Alentados por la organización humanitaria Amnistía Internacional, varios deportistas gallegos del pasado y el presente han decidido ponerle una china en el zapato al régimen que organiza las ya inminentes Olimpiadas de Pekín.

Coraje no les falta a los ciclistas Óscar Pereiro y Álvaro Pino, al futbolista Roberto Lago y al baloncestista Fernando Romay que -entre otros- protagonizan videos bajo el eslogan: "Con los derechos humanos no se juega" para denunciar los estragos de la dictadura china en materia de libertades.

El juego de palabras con los Juegos Olímpicos no puede ser más atinado, ahora que todos los gobiernos democráticos del mundo acuden sin reparos a la llamada de Pekín alegando que con las cosas de comer no se juega. Y China, quinta potencia mundial -por el momento- es un mercado demasiado apetecible como para andarse con quisicosas de derechos humanos, censura, libertad, ejecuciones y demás minucias. Se mira para otro lado y ya está.

Aunque situada en el Lejano Oriente, China se encuentra mucho más cerca de lo que cualquiera pudiera suponer, tal como sugirió proféticamente Marco Bellocchio al titular "La Cina é vicina" (China está ahí al lado) una película que alcanzó cierta notoriedad allá por los años sesenta.

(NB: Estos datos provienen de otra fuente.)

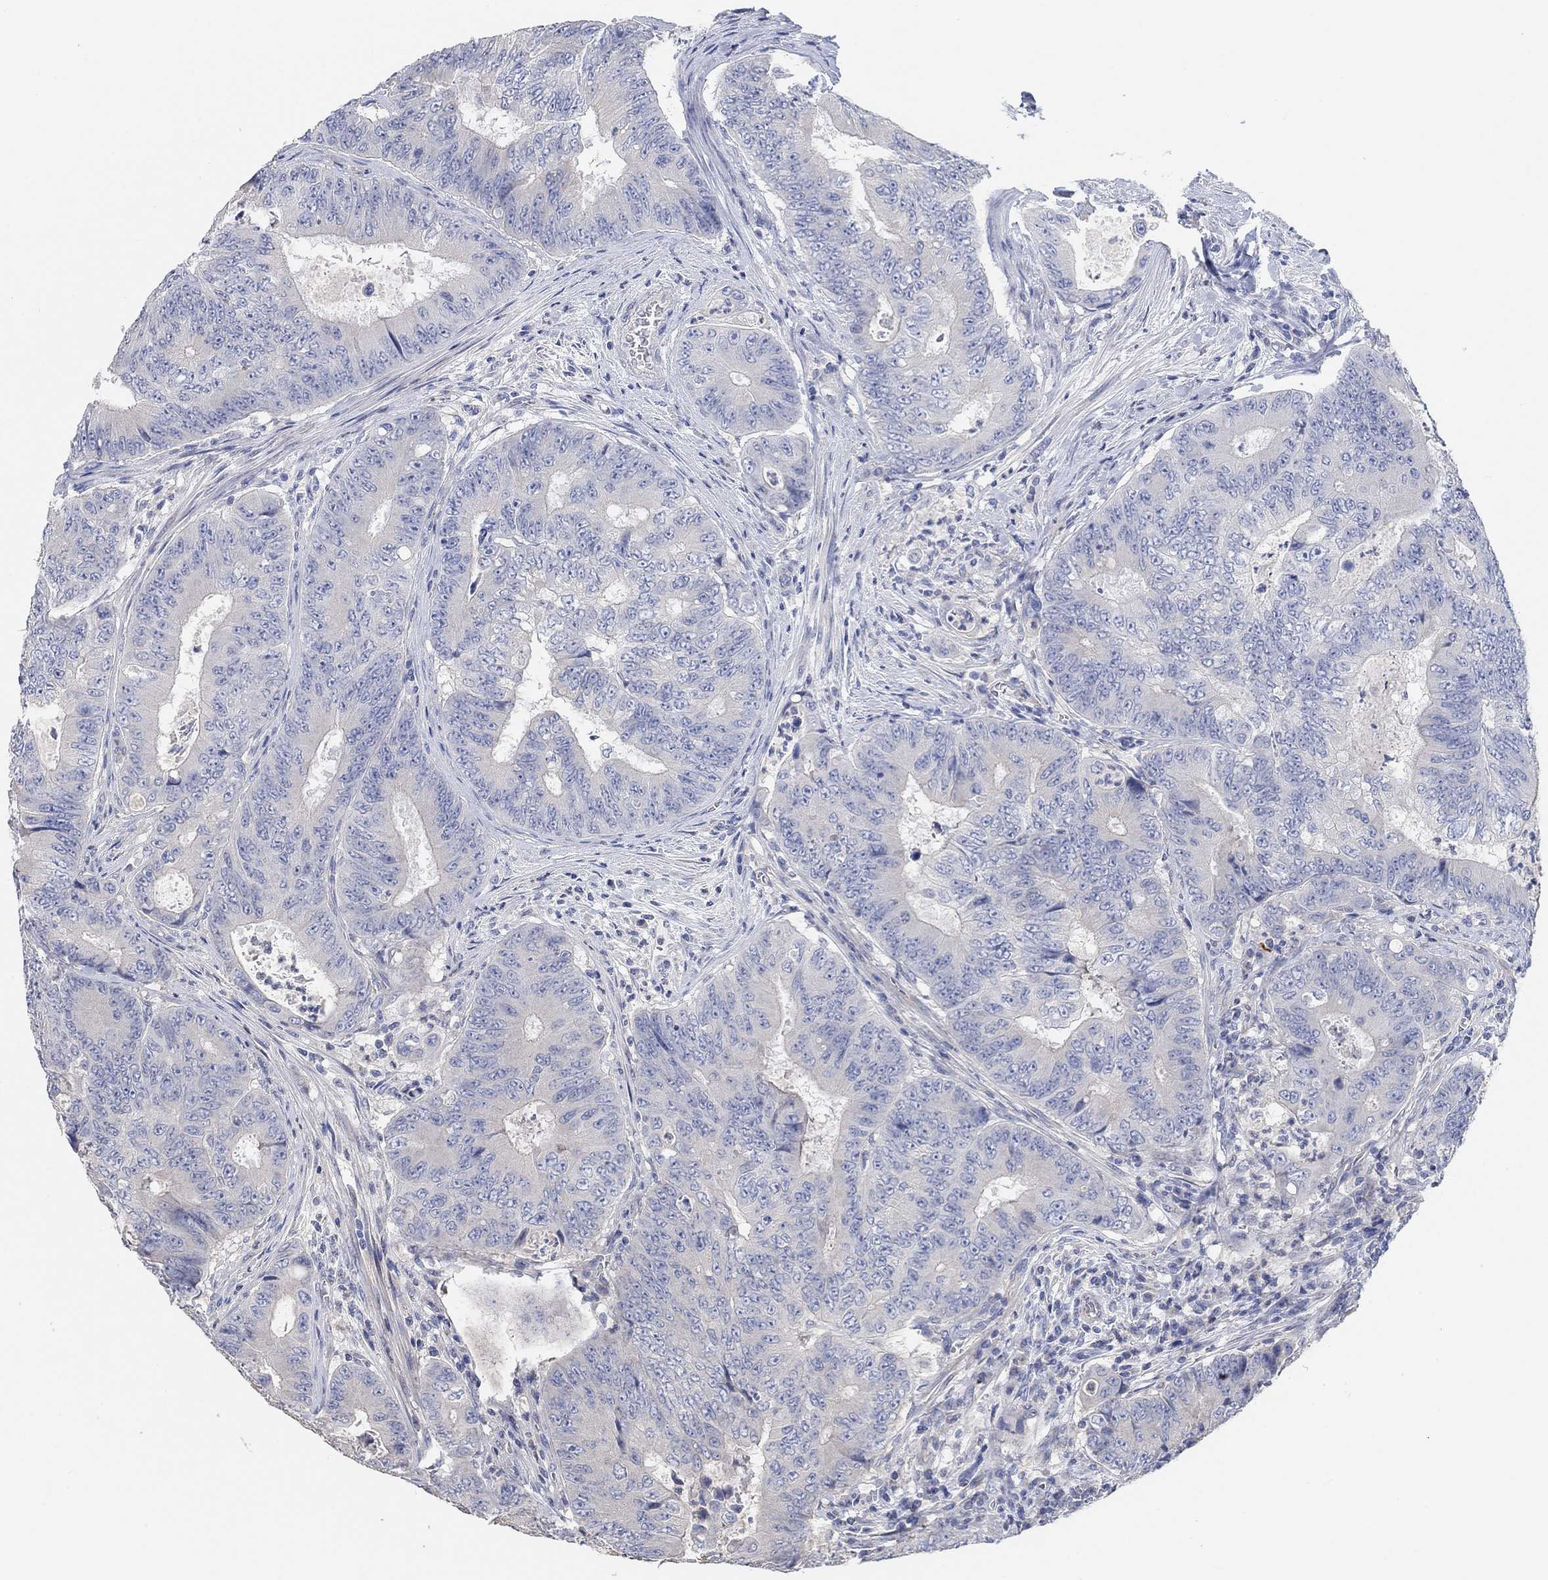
{"staining": {"intensity": "negative", "quantity": "none", "location": "none"}, "tissue": "colorectal cancer", "cell_type": "Tumor cells", "image_type": "cancer", "snomed": [{"axis": "morphology", "description": "Adenocarcinoma, NOS"}, {"axis": "topography", "description": "Colon"}], "caption": "Tumor cells show no significant protein staining in colorectal adenocarcinoma.", "gene": "NLRP14", "patient": {"sex": "female", "age": 48}}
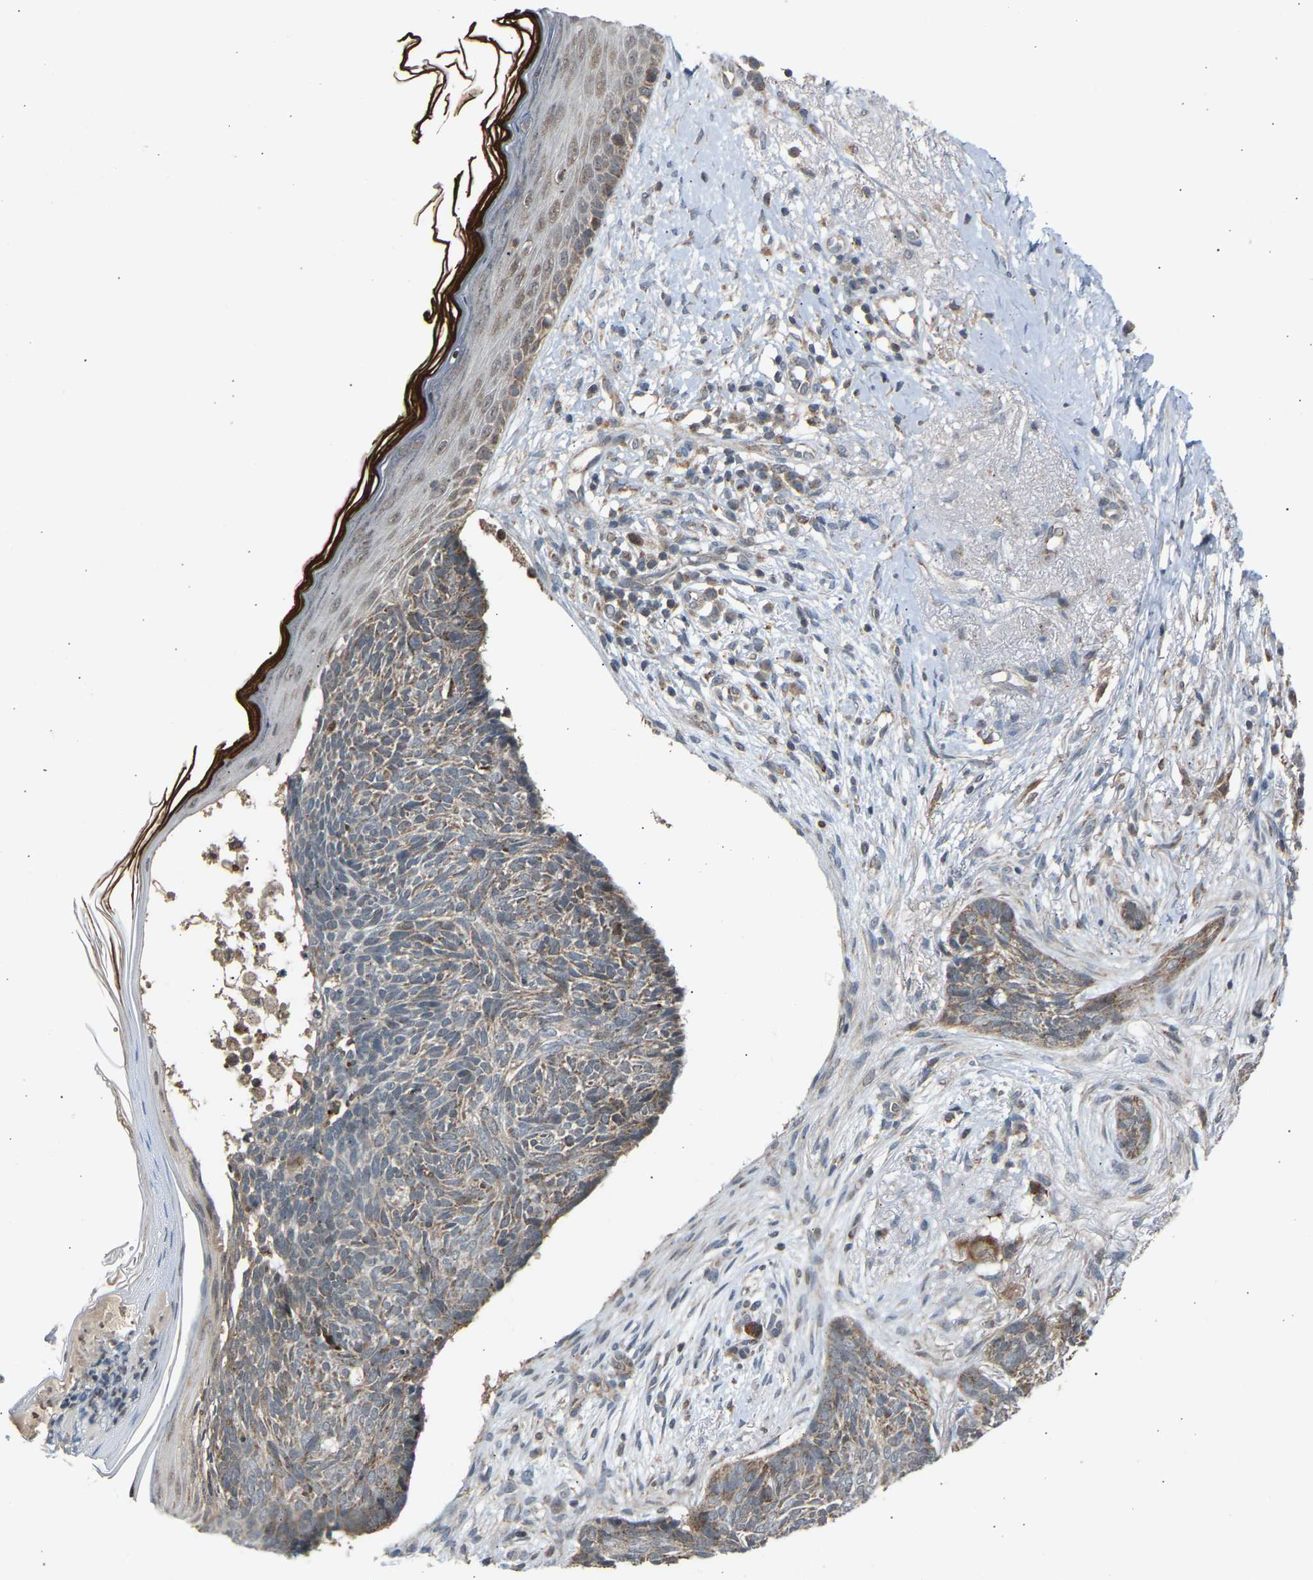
{"staining": {"intensity": "weak", "quantity": "<25%", "location": "cytoplasmic/membranous"}, "tissue": "skin cancer", "cell_type": "Tumor cells", "image_type": "cancer", "snomed": [{"axis": "morphology", "description": "Basal cell carcinoma"}, {"axis": "topography", "description": "Skin"}], "caption": "A high-resolution image shows IHC staining of skin cancer, which exhibits no significant positivity in tumor cells.", "gene": "SLIRP", "patient": {"sex": "female", "age": 84}}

Esa proximidad era ya manifiesta por aquel entonces, cuando el régimen chino ejercía una curiosa fascinación sobre los jóvenes cachorros de la burguesía de Europa y América, embelesados por el pensamiento de Mao Tse Tung y su Libro Rojo de Petete. Algunos de aquellos maoístas llegarían a ocupar años más tarde altos cargos en las "corruptas" democracias de Occidente, lo que demuestra hasta qué punto fue efímera -como todas- esa moda ideológica.

Menos pasajera y mucho más próxima es la relación que la República Popular Social-Capitalista de China mantiene ahora con los países democráticos, incluida España. Ya no son frágiles ideologías con fecha de caducidad lo que el gigante asiático exporta, sino productos tangibles y de precio alarmantemente competitivo.

Olvidados los tiempos del pesadísimo Libro Rojo, los chinos demuestran una extraordinaria habilidad para vender a todo el mundo contenedores llenos de ropa, piezas de ordenador, cachivaches de Todo a Cien, juguetes e incluso espárragos de Navarra o pimientos del piquillo con denominación de origen made in China.

Gracias a esa singular mezcla de lo peor del capitalismo y lo peor del comunismo, la dictadura china ha conseguido que el producto interior bruto de su país creciese a un ritmo -ciertamente brutal- de entre el 10 y el 15 por ciento durante los últimos años. El súbito enriquecimiento del país alumbró una novedosa casta de multimillonarios a la vez que creaba enormes bolsas de pobreza, pero incluso estas últimas resultaron asumibles dado el extremo grado de penuria al que el régimen de Mao Tse Tung había abajado a su pueblo.

Lo que no cambió en absoluto fue la esencia de un régimen que hinca sus raíces ideológicas en la dictadura del proletariado (es decir: del Estado) y, como tal, sigue castigando cualquier disidencia con severas penas de prisión e incluso de muerte. Tal como recordaba ayer Amnistía Internacional cumpliendo con su loable función de mosca cojonera de los gobiernos, en China son ejecutadas año unas 8.000 personas, circunstancia fácilmente explicable si se tiene en cuenta que existen en ese país hasta 68 distintos delitos castigados con la pena capital.

Mucho es de temer que, al igual que ocurrió en los Juegos presididos por Adolfo Hitler en el Berlín de 1936, los jerarcas chinos quieran ocultar olímpicamente sus desmanes bajo la bandera de los cinco aros. Por eso conforta saber que aún quedan deportistas -algunos de ellos gallegos- con el arrojo cívico suficiente como para ponerle chinitas al desfile triunfal de la dictadura. Felizmente, hay vida más allá del deporte.